Insurance funding in the States is granted for what’s called ‘medical necessity’ which means a life-or-death situation. It’s not about opinion on autism special needs. There is a great deal of published evidence supporting recovery from autism special needs. The definition of recovery in the 1980s was having a ‘normal’ IQ. Children with autism special needs were tested before and after they received ABA intervention. And the result for many children with autism special needs, post ABA, was a ‘normal’ IQ. These children with autism special needs were placed in regular education in the first grade, but without special assistance. In addition, an independent medical professional authorized to remove a diagnosis of autism special needs would assess the child who had autism special needs and confirm a full recovery from autism special needs.

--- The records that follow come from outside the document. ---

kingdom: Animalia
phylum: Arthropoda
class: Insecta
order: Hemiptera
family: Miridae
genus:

Recovery today means looking at four things: IQ, adaptive functioning, social functioning and language functioning. These, together with executive functioning like memory, attention and problem solving and pragmatics of language are tested to determine recovery from autism special needs. Assessing the child who had autism special needs but is now recovered to make sure they’re doing well independently at school and that they are making friends and can have a conversation are all tested to determine recovery. If children still have autism special needs criteria and signs and symptoms of autism those children would then not be classified as ‘fully recovered’.
In a published study on full recovery all children assessed as ‘normal’ were entirely indistinguishable from their peers. One of the most reliable standardized measures used to determine recovery from autism special needs in the Vineland Adaptive Behaviour Scale, which looks at daily living skills, socialization and communication, among other things. In the documentary “Recovered: Journeys through the Autism Spectrum and Back” (2008) Dr Granpeesheh tells the story of four children who had autism special needs and who recovered from autism. Each child who had autism special needs received services, including ABA. The documentary shows interviews involving the children who had autism special needs and recovered when they were teenagers, their parents and their therapists. It covers the struggles and triumphs of the journey of recovery from autism, in order to give much-needed knowledge and hope to families of newly diagnosed children with autism special needs that recovery is indeed possible.
Ilana Gerschlowitz
Author of “Saving my Sons – A journey with Autism”.